In two of his most recent features, the popularly and critically well-received Un Coeur en Hiver (1992) and Nelly & Monsieur Arnaud (1995), Sautet continues to offer versions of French middle-class bourgeois life in the 1990s. In keeping with Sautet's thematic and stylistic terrain, Un Coeur and Nelly both focus on a small group of individuals as they undergo a set of personal and emotional situations. Again, while one senses a touch of Sautet's complicity with the bourgeois world he represents, these films do not simply offer the conservative resolutions that characterize so many of the bourgeois Hollywood productions of the 1980s and 1990s. As we watch Un Coeur and Nelly, we proceed along the interior, emotional topographies of characters like the remote and ostensibly affectless Stephan in Un Coeur. The tension which builds throughout Un Coeur as a result of Stephan's unwillingness and/or incapacity to love does not find its release, however, through the union of Stephan and Camille by the film's end: Camille continues her relationship with Maxim, Stephan remains alone. As a result, Sautet powerfully succeeds in having us experience the frustration these characters feel, because Un Coeur resists consummating a formulaic relationship with its audience via a happy ending as Hollywood films are likely to do.
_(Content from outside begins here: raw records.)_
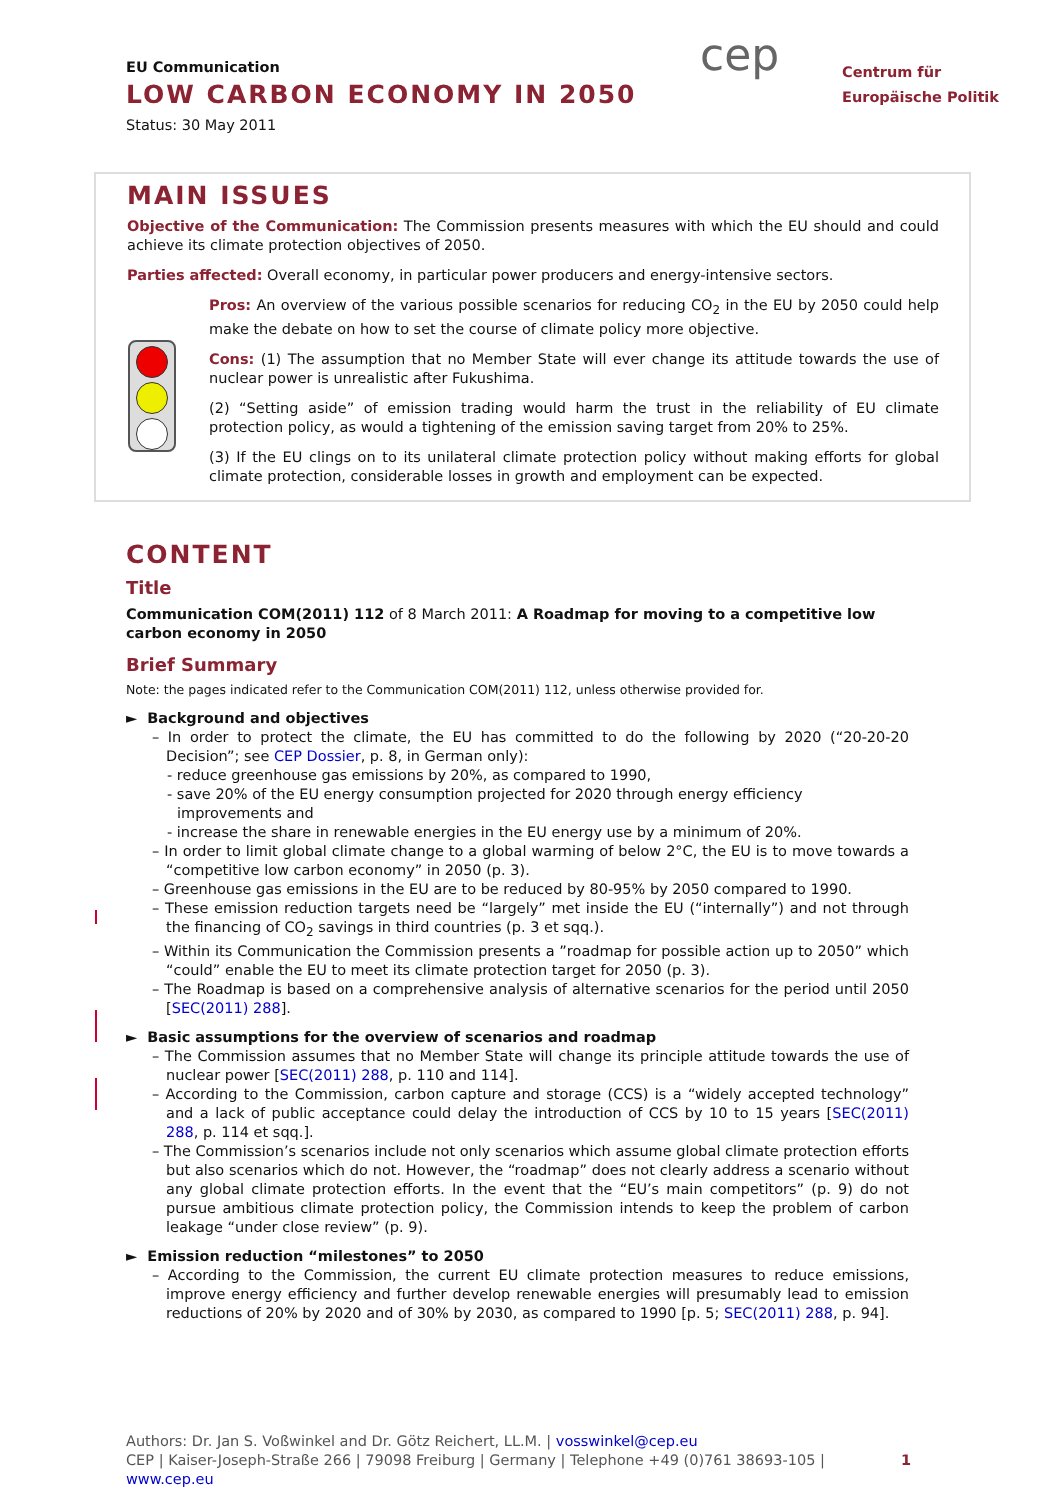EU Communication
LOW CARBON ECONOMY IN 2050
Status: 30 May 2011
cep
Centrum für
Europäische Politik
MAIN ISSUES
Objective of the Communication: The Commission presents measures with which the EU should and could achieve its climate protection objectives of 2050.
Parties affected: Overall economy, in particular power producers and energy-intensive sectors.
Pros: An overview of the various possible scenarios for reducing CO<sub>2</sub> in the EU by 2050 could help make the debate on how to set the course of climate policy more objective.
Cons: (1) The assumption that no Member State will ever change its attitude towards the use of nuclear power is unrealistic after Fukushima.
(2) “Setting aside” of emission trading would harm the trust in the reliability of EU climate protection policy, as would a tightening of the emission saving target from 20% to 25%.
(3) If the EU clings on to its unilateral climate protection policy without making efforts for global climate protection, considerable losses in growth and employment can be expected.
CONTENT
Title
Communication COM(2011) 112 of 8 March 2011: A Roadmap for moving to a competitive low carbon economy in 2050
Brief Summary
Note: the pages indicated refer to the Communication COM(2011) 112, unless otherwise provided for.
► Background and objectives
– In order to protect the climate, the EU has committed to do the following by 2020 (“20-20-20 Decision”; see CEP Dossier, p. 8, in German only):
- reduce greenhouse gas emissions by 20%, as compared to 1990,
- save 20% of the EU energy consumption projected for 2020 through energy efficiency improvements and
- increase the share in renewable energies in the EU energy use by a minimum of 20%.
– In order to limit global climate change to a global warming of below 2°C, the EU is to move towards a “competitive low carbon economy” in 2050 (p. 3).
– Greenhouse gas emissions in the EU are to be reduced by 80-95% by 2050 compared to 1990.
– These emission reduction targets need be “largely” met inside the EU (“internally”) and not through the financing of CO<sub>2</sub> savings in third countries (p. 3 et sqq.).
– Within its Communication the Commission presents a ”roadmap for possible action up to 2050” which “could” enable the EU to meet its climate protection target for 2050 (p. 3).
– The Roadmap is based on a comprehensive analysis of alternative scenarios for the period until 2050 [SEC(2011) 288].
► Basic assumptions for the overview of scenarios and roadmap
– The Commission assumes that no Member State will change its principle attitude towards the use of nuclear power [SEC(2011) 288, p. 110 and 114].
– According to the Commission, carbon capture and storage (CCS) is a “widely accepted technology” and a lack of public acceptance could delay the introduction of CCS by 10 to 15 years [SEC(2011) 288, p. 114 et sqq.].
– The Commission’s scenarios include not only scenarios which assume global climate protection efforts but also scenarios which do not. However, the “roadmap” does not clearly address a scenario without any global climate protection efforts. In the event that the “EU’s main competitors” (p. 9) do not pursue ambitious climate protection policy, the Commission intends to keep the problem of carbon leakage “under close review” (p. 9).
► Emission reduction “milestones” to 2050
– According to the Commission, the current EU climate protection measures to reduce emissions, improve energy efficiency and further develop renewable energies will presumably lead to emission reductions of 20% by 2020 and of 30% by 2030, as compared to 1990 [p. 5; SEC(2011) 288, p. 94].
Authors: Dr. Jan S. Voßwinkel and Dr. Götz Reichert, LL.M. | vosswinkel@cep.eu
CEP | Kaiser-Joseph-Straße 266 | 79098 Freiburg | Germany | Telephone +49 (0)761 38693-105 | www.cep.eu 1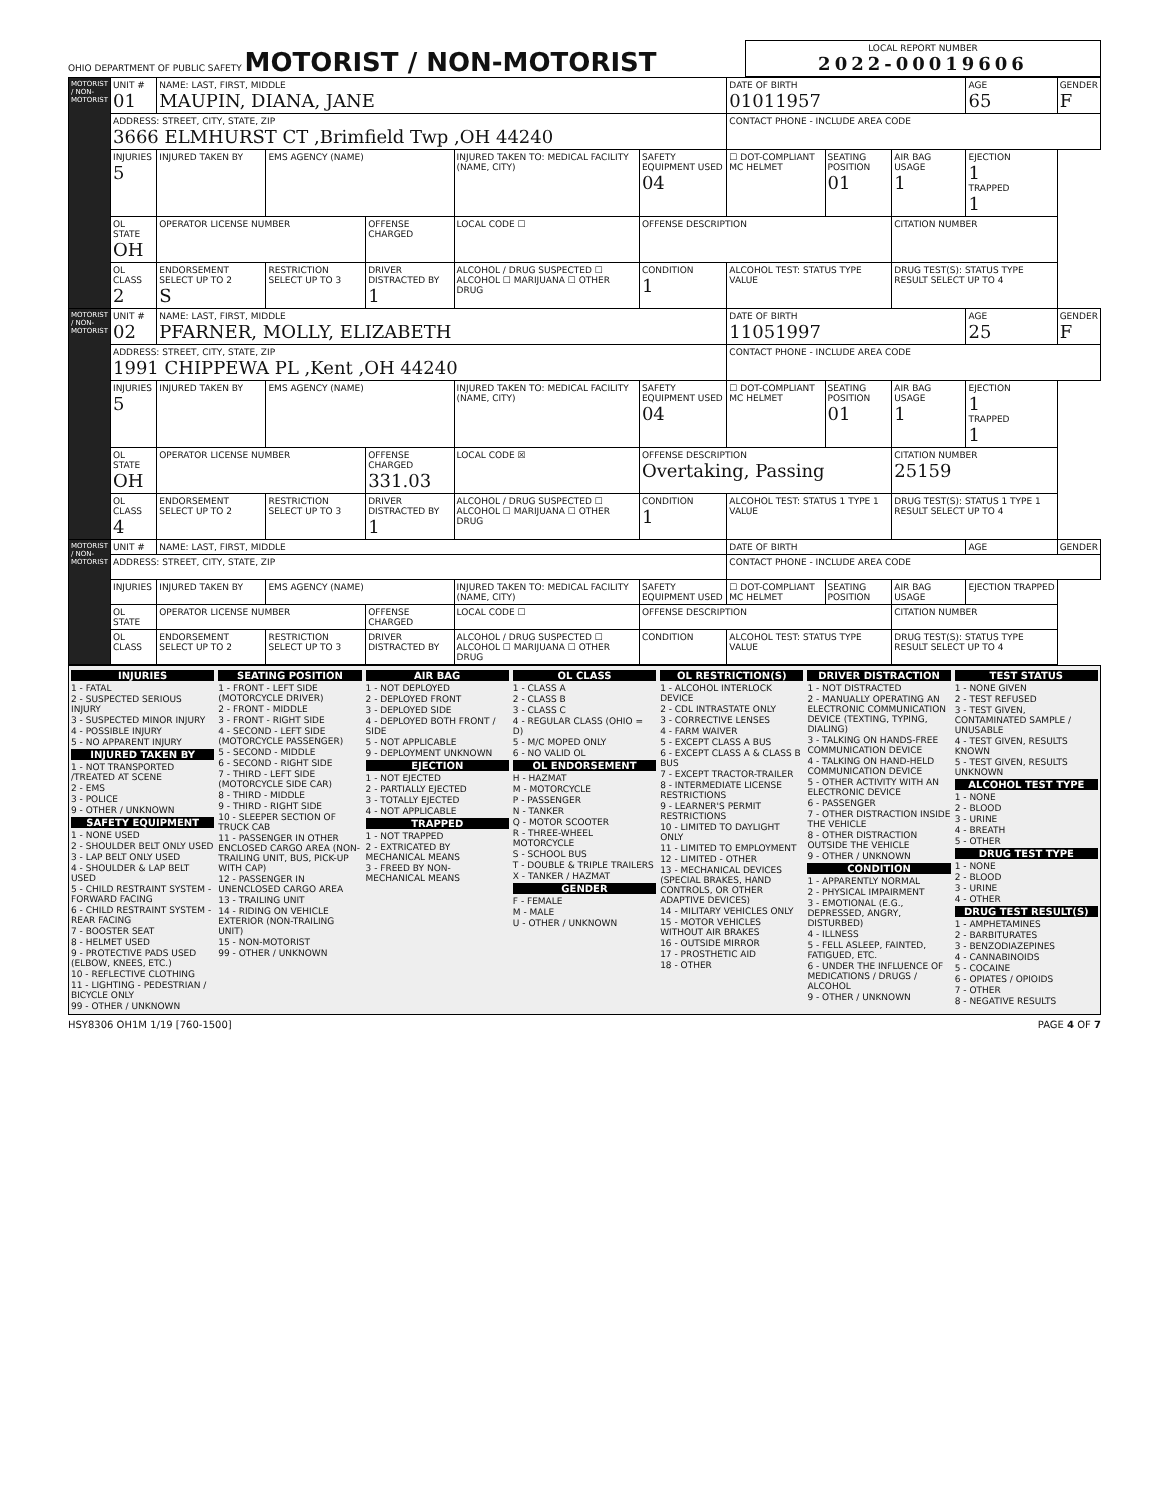OHIO DEPARTMENT OF PUBLIC SAFETY MOTORIST / NON-MOTORIST
LOCAL REPORT NUMBER
2022-00019606
| MOTORIST / NON-MOTORIST | UNIT # 01 | NAME: LAST, FIRST, MIDDLE MAUPIN, DIANA, JANE | | | | | | DATE OF BIRTH 01011957 | | | AGE 65 | GENDER F |
| | ADDRESS: STREET, CITY, STATE, ZIP 3666 ELMHURST CT ,Brimfield Twp ,OH 44240 | | | | | | | CONTACT PHONE - INCLUDE AREA CODE | | | | |
| | INJURIES 5 | INJURED TAKEN BY | EMS AGENCY (NAME) | | INJURED TAKEN TO: MEDICAL FACILITY (NAME, CITY) | | SAFETY EQUIPMENT USED 04 | ☐ DOT-COMPLIANT MC HELMET | SEATING POSITION 01 | AIR BAG USAGE 1 | EJECTION 1 TRAPPED 1 | |
| | OL STATE OH | OPERATOR LICENSE NUMBER | | OFFENSE CHARGED | | LOCAL CODE ☐ | OFFENSE DESCRIPTION | | | CITATION NUMBER | | |
| | OL CLASS 2 | ENDORSEMENT SELECT UP TO 2 S | RESTRICTION SELECT UP TO 3 | DRIVER DISTRACTED BY 1 | ALCOHOL / DRUG SUSPECTED ☐ ALCOHOL ☐ MARIJUANA ☐ OTHER DRUG | | CONDITION 1 | ALCOHOL TEST: STATUS TYPE VALUE | | DRUG TEST(S): STATUS TYPE RESULT SELECT UP TO 4 | | |
| MOTORIST / NON-MOTORIST | UNIT # 02 | NAME: LAST, FIRST, MIDDLE PFARNER, MOLLY, ELIZABETH | | | | | | DATE OF BIRTH 11051997 | | | AGE 25 | GENDER F |
| | ADDRESS: STREET, CITY, STATE, ZIP 1991 CHIPPEWA PL ,Kent ,OH 44240 | | | | | | | CONTACT PHONE - INCLUDE AREA CODE | | | | |
| | INJURIES 5 | INJURED TAKEN BY | EMS AGENCY (NAME) | | INJURED TAKEN TO: MEDICAL FACILITY (NAME, CITY) | | SAFETY EQUIPMENT USED 04 | ☐ DOT-COMPLIANT MC HELMET | SEATING POSITION 01 | AIR BAG USAGE 1 | EJECTION 1 TRAPPED 1 | |
| | OL STATE OH | OPERATOR LICENSE NUMBER | | OFFENSE CHARGED 331.03 | | LOCAL CODE ☒ | OFFENSE DESCRIPTION Overtaking, Passing | | | CITATION NUMBER 25159 | | |
| | OL CLASS 4 | ENDORSEMENT SELECT UP TO 2 | RESTRICTION SELECT UP TO 3 | DRIVER DISTRACTED BY 1 | ALCOHOL / DRUG SUSPECTED ☐ ALCOHOL ☐ MARIJUANA ☐ OTHER DRUG | | CONDITION 1 | ALCOHOL TEST: STATUS 1 TYPE 1 VALUE | | DRUG TEST(S): STATUS 1 TYPE 1 RESULT SELECT UP TO 4 | | |
| MOTORIST / NON-MOTORIST | UNIT # | NAME: LAST, FIRST, MIDDLE | | | | | | DATE OF BIRTH | | | AGE | GENDER |
| | ADDRESS: STREET, CITY, STATE, ZIP | | | | | | | CONTACT PHONE - INCLUDE AREA CODE | | | | |
| | INJURIES | INJURED TAKEN BY | EMS AGENCY (NAME) | | INJURED TAKEN TO: MEDICAL FACILITY (NAME, CITY) | | SAFETY EQUIPMENT USED | ☐ DOT-COMPLIANT MC HELMET | SEATING POSITION | AIR BAG USAGE | EJECTION TRAPPED | |
| | OL STATE | OPERATOR LICENSE NUMBER | | OFFENSE CHARGED | | LOCAL CODE ☐ | OFFENSE DESCRIPTION | | | CITATION NUMBER | | |
| | OL CLASS | ENDORSEMENT SELECT UP TO 2 | RESTRICTION SELECT UP TO 3 | DRIVER DISTRACTED BY | ALCOHOL / DRUG SUSPECTED ☐ ALCOHOL ☐ MARIJUANA ☐ OTHER DRUG | | CONDITION | ALCOHOL TEST: STATUS TYPE VALUE | | DRUG TEST(S): STATUS TYPE RESULT SELECT UP TO 4 | | |
INJURIES
1 - FATAL
2 - SUSPECTED SERIOUS INJURY
3 - SUSPECTED MINOR INJURY
4 - POSSIBLE INJURY
5 - NO APPARENT INJURY
INJURED TAKEN BY
1 - NOT TRANSPORTED /TREATED AT SCENE
2 - EMS
3 - POLICE
9 - OTHER / UNKNOWN
SAFETY EQUIPMENT
1 - NONE USED
2 - SHOULDER BELT ONLY USED
3 - LAP BELT ONLY USED
4 - SHOULDER & LAP BELT USED
5 - CHILD RESTRAINT SYSTEM - FORWARD FACING
6 - CHILD RESTRAINT SYSTEM - REAR FACING
7 - BOOSTER SEAT
8 - HELMET USED
9 - PROTECTIVE PADS USED (ELBOW, KNEES, ETC.)
10 - REFLECTIVE CLOTHING
11 - LIGHTING - PEDESTRIAN / BICYCLE ONLY
99 - OTHER / UNKNOWN
SEATING POSITION
1 - FRONT - LEFT SIDE (MOTORCYCLE DRIVER)
2 - FRONT - MIDDLE
3 - FRONT - RIGHT SIDE
4 - SECOND - LEFT SIDE (MOTORCYCLE PASSENGER)
5 - SECOND - MIDDLE
6 - SECOND - RIGHT SIDE
7 - THIRD - LEFT SIDE (MOTORCYCLE SIDE CAR)
8 - THIRD - MIDDLE
9 - THIRD - RIGHT SIDE
10 - SLEEPER SECTION OF TRUCK CAB
11 - PASSENGER IN OTHER ENCLOSED CARGO AREA (NON-TRAILING UNIT, BUS, PICK-UP WITH CAP)
12 - PASSENGER IN UNENCLOSED CARGO AREA
13 - TRAILING UNIT
14 - RIDING ON VEHICLE EXTERIOR (NON-TRAILING UNIT)
15 - NON-MOTORIST
99 - OTHER / UNKNOWN
AIR BAG
1 - NOT DEPLOYED
2 - DEPLOYED FRONT
3 - DEPLOYED SIDE
4 - DEPLOYED BOTH FRONT / SIDE
5 - NOT APPLICABLE
9 - DEPLOYMENT UNKNOWN
EJECTION
1 - NOT EJECTED
2 - PARTIALLY EJECTED
3 - TOTALLY EJECTED
4 - NOT APPLICABLE
TRAPPED
1 - NOT TRAPPED
2 - EXTRICATED BY MECHANICAL MEANS
3 - FREED BY NON-MECHANICAL MEANS
OL CLASS
1 - CLASS A
2 - CLASS B
3 - CLASS C
4 - REGULAR CLASS (OHIO = D)
5 - M/C MOPED ONLY
6 - NO VALID OL
OL ENDORSEMENT
H - HAZMAT
M - MOTORCYCLE
P - PASSENGER
N - TANKER
Q - MOTOR SCOOTER
R - THREE-WHEEL MOTORCYCLE
S - SCHOOL BUS
T - DOUBLE & TRIPLE TRAILERS
X - TANKER / HAZMAT
GENDER
F - FEMALE
M - MALE
U - OTHER / UNKNOWN
OL RESTRICTION(S)
1 - ALCOHOL INTERLOCK DEVICE
2 - CDL INTRASTATE ONLY
3 - CORRECTIVE LENSES
4 - FARM WAIVER
5 - EXCEPT CLASS A BUS
6 - EXCEPT CLASS A & CLASS B BUS
7 - EXCEPT TRACTOR-TRAILER
8 - INTERMEDIATE LICENSE RESTRICTIONS
9 - LEARNER'S PERMIT RESTRICTIONS
10 - LIMITED TO DAYLIGHT ONLY
11 - LIMITED TO EMPLOYMENT
12 - LIMITED - OTHER
13 - MECHANICAL DEVICES (SPECIAL BRAKES, HAND CONTROLS, OR OTHER ADAPTIVE DEVICES)
14 - MILITARY VEHICLES ONLY
15 - MOTOR VEHICLES WITHOUT AIR BRAKES
16 - OUTSIDE MIRROR
17 - PROSTHETIC AID
18 - OTHER
DRIVER DISTRACTION
1 - NOT DISTRACTED
2 - MANUALLY OPERATING AN ELECTRONIC COMMUNICATION DEVICE (TEXTING, TYPING, DIALING)
3 - TALKING ON HANDS-FREE COMMUNICATION DEVICE
4 - TALKING ON HAND-HELD COMMUNICATION DEVICE
5 - OTHER ACTIVITY WITH AN ELECTRONIC DEVICE
6 - PASSENGER
7 - OTHER DISTRACTION INSIDE THE VEHICLE
8 - OTHER DISTRACTION OUTSIDE THE VEHICLE
9 - OTHER / UNKNOWN
CONDITION
1 - APPARENTLY NORMAL
2 - PHYSICAL IMPAIRMENT
3 - EMOTIONAL (E.G., DEPRESSED, ANGRY, DISTURBED)
4 - ILLNESS
5 - FELL ASLEEP, FAINTED, FATIGUED, ETC.
6 - UNDER THE INFLUENCE OF MEDICATIONS / DRUGS / ALCOHOL
9 - OTHER / UNKNOWN
TEST STATUS
1 - NONE GIVEN
2 - TEST REFUSED
3 - TEST GIVEN, CONTAMINATED SAMPLE / UNUSABLE
4 - TEST GIVEN, RESULTS KNOWN
5 - TEST GIVEN, RESULTS UNKNOWN
ALCOHOL TEST TYPE
1 - NONE
2 - BLOOD
3 - URINE
4 - BREATH
5 - OTHER
DRUG TEST TYPE
1 - NONE
2 - BLOOD
3 - URINE
4 - OTHER
DRUG TEST RESULT(S)
1 - AMPHETAMINES
2 - BARBITURATES
3 - BENZODIAZEPINES
4 - CANNABINOIDS
5 - COCAINE
6 - OPIATES / OPIOIDS
7 - OTHER
8 - NEGATIVE RESULTS
HSY8306 OH1M 1/19 [760-1500] PAGE 4 OF 7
Nelly & Monsieur Arnaud affects its audience in similar ways. Comparable to Un Coeur, Nelly's presentation of the emotional firings and mis-firings between Nelly, Arnaud, Vincent, and Jerome draw the viewer into a narrative that resists uncomplicated closure; because of this, the world of Nelly & Monsieur Arnaud is more likely to resemble the reality its audience will encounter once the credits role and the lights go up. Derek Elley aptly comments in Variety that Sautet, in his films, "is more interested in the what-could-havehappened than the what-actually-has." Nelly, he concludes, "will delight those who don't like their T's crossed and I's dotted." While neither a revolutionary cinema nor one which simply gives way to Hollywood narrative conventions, Claude Sautet's films endure as poignant and insightful tales depicting the often beguiling world of human affairs.